Study text:
....
The layouts we’ve looked at so far, as well as the associated methods and generators, have broad applicability. Now we’ll look at a pair of layouts that don’t come with D3 which are designed for more specific kinds of data: the Sankey diagram and the word cloud. Even though these layouts aren’t as generic as the layouts included in the core D3 library that we’ve looked at, they have some prominent examples and can come in handy.

5.4. Plugins to add new layouts

The examples we’ve touched on in this chapter are a few of the layouts that come with the core D3 library. You’ll see a few more in later chapters, and we’ll focus specifically on the force layout in chapter 7. But layouts outside of core D3 may also be useful to you. These layouts tend to use specifically formatted datasets or different terminology for layout functions.

5.4.1. Sankey diagram

Sankey diagrams consist of two types of objects: nodes and edges. In this case, the nodes are the web pages or events, and the edges are the traffic between them. This differs from the hierarchical data you worked with before, because nodes can have many overlapping connections (figure 5.16) to show event flow or user flow from one part of your website to another.

Figure 5.16. Google Analytics uses Sankey diagrams to chart event and user flow for website visitors.

The D3 version of the Sankey layout is a plugin written by Mike Bostock a couple years ago and later updated for D3v4 by Kshitij Aranke. You can find it at https://github.com/d3/d3-sankey. The Sankey layout has a few examples and sparse documentation—one of the drawbacks of non-core layouts. Another minor drawback is that non-core layouts don’t always follow the patterns of the core layouts in D3. To understand the Sankey layout, you need to examine the format of the data, the examples, and the code itself.

D3 plugins

The core D3 library comes with a number of layouts and useful functions, but you can find even more at https://github.com/d3/d3-plugins or by searching NPM. Besides the two non-core layouts discussed in this chapter, we’ll look at the geo plugins in chapter 7 when we deal with maps. Also available is a fisheye distortion lens, a canned boxplot layout, a layout for horizon charts, and more exotic plugins for Chernoff faces and implementing the superformula (a mathematical expression that allows you to create thousands of different shape types by modifying variables).

The data is a JSON array of nodes and a second JSON array of links. Get used to this format, because it’s the format of most of the network data we’ll use in chapter 7. For our example, we’ll look at the traffic flow in a website that sells milk and milk-based products. We want to see how visitors move through the site from the home page to the store page to the various product pages, as shown in the following listing. In the parlance of the data format we need to work with, the nodes are the web pages, the links are the visitors who go from one page to another (if any), and the value of each link is the total number of visitors who move from that page to the next.
....
Records supplied:
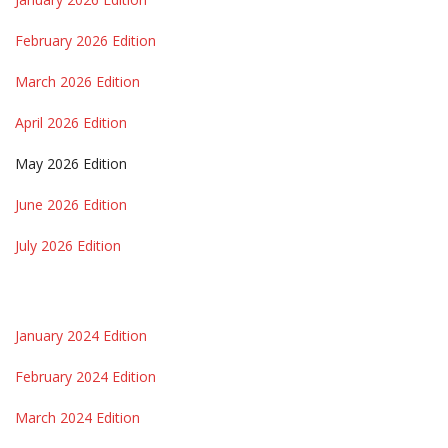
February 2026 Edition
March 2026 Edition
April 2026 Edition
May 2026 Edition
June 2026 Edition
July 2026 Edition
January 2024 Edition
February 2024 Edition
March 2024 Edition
....
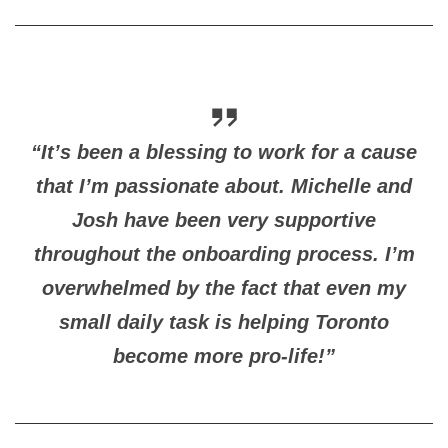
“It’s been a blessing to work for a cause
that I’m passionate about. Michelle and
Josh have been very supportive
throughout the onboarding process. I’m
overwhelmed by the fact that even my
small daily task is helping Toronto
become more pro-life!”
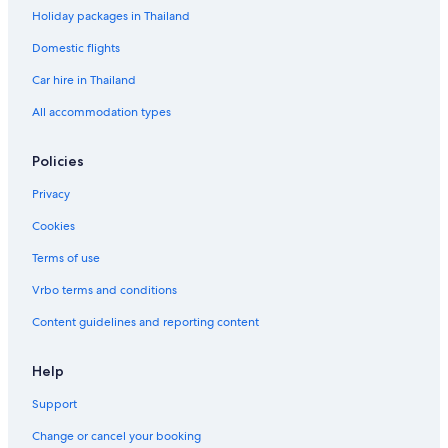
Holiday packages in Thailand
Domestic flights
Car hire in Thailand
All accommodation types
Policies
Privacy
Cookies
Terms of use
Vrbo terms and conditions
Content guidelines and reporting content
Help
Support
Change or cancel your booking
....
Task set:
a: According to the passage on D3 layout plugins, why must the Sankey layout be understood by examining its data format, its examples, and its code?
b: Carry the passage on D3 layout plugins forward from its final sentence.

Numbered responses:
a: The Sankey layout has only a few examples and sparse documentation, which is one drawback of non-core layouts. Non-core layouts also do not always follow the patterns of the core D3 layouts, so the format of the data, the examples, and the code itself must be studied instead.

b:
Listing 5.6. sitestats.json

{
  "nodes":[                                   1
    {"name":"index"},
    {"name":"about"},
    {"name":"contact"},
    {"name":"store"},
    {"name":"cheese"},
    {"name":"yoghurt"},
    {"name":"milk"}
  ],
  "links":[
    {"source":0,"target":1,"value":25},       2
    {"source":0,"target":2,"value":10},
    {"source":0,"target":3,"value":40},
    {"source":1,"target":2,"value":10},
    {"source":3,"target":4,"value":25},
    {"source":3,"target":5,"value":10},
    {"source":3,"target":6,"value":5},
    {"source":4,"target":6,"value":5},
    {"source":4,"target":5,"value":15}
  ]
}

1 Each entry in this array represents a web page
2 Each entry in this array represents the number of times someone navigated from the “source” page to the “target” page

The nodes array is clear—each object represents a web page. The links array is a bit more opaque, until you realize the numbers represent the array position of nodes in the node array. When links[0] reads "source": 0, it means that the source is nodes[0], which is the index page of the site. It connects to "target": 1 so to nodes[1], the about page, and "value": 25 indicates that 25 people navigated from the home page to the about page. That defines our flow—the flow of traffic through a site.

Depending on how your project is structured, you can install d3-sankey using npm I d3-sankey or download the latest release and include it in your HTML using script tags.

The Sankey layout is initialized like any layout:

var sankey = d3.sankey()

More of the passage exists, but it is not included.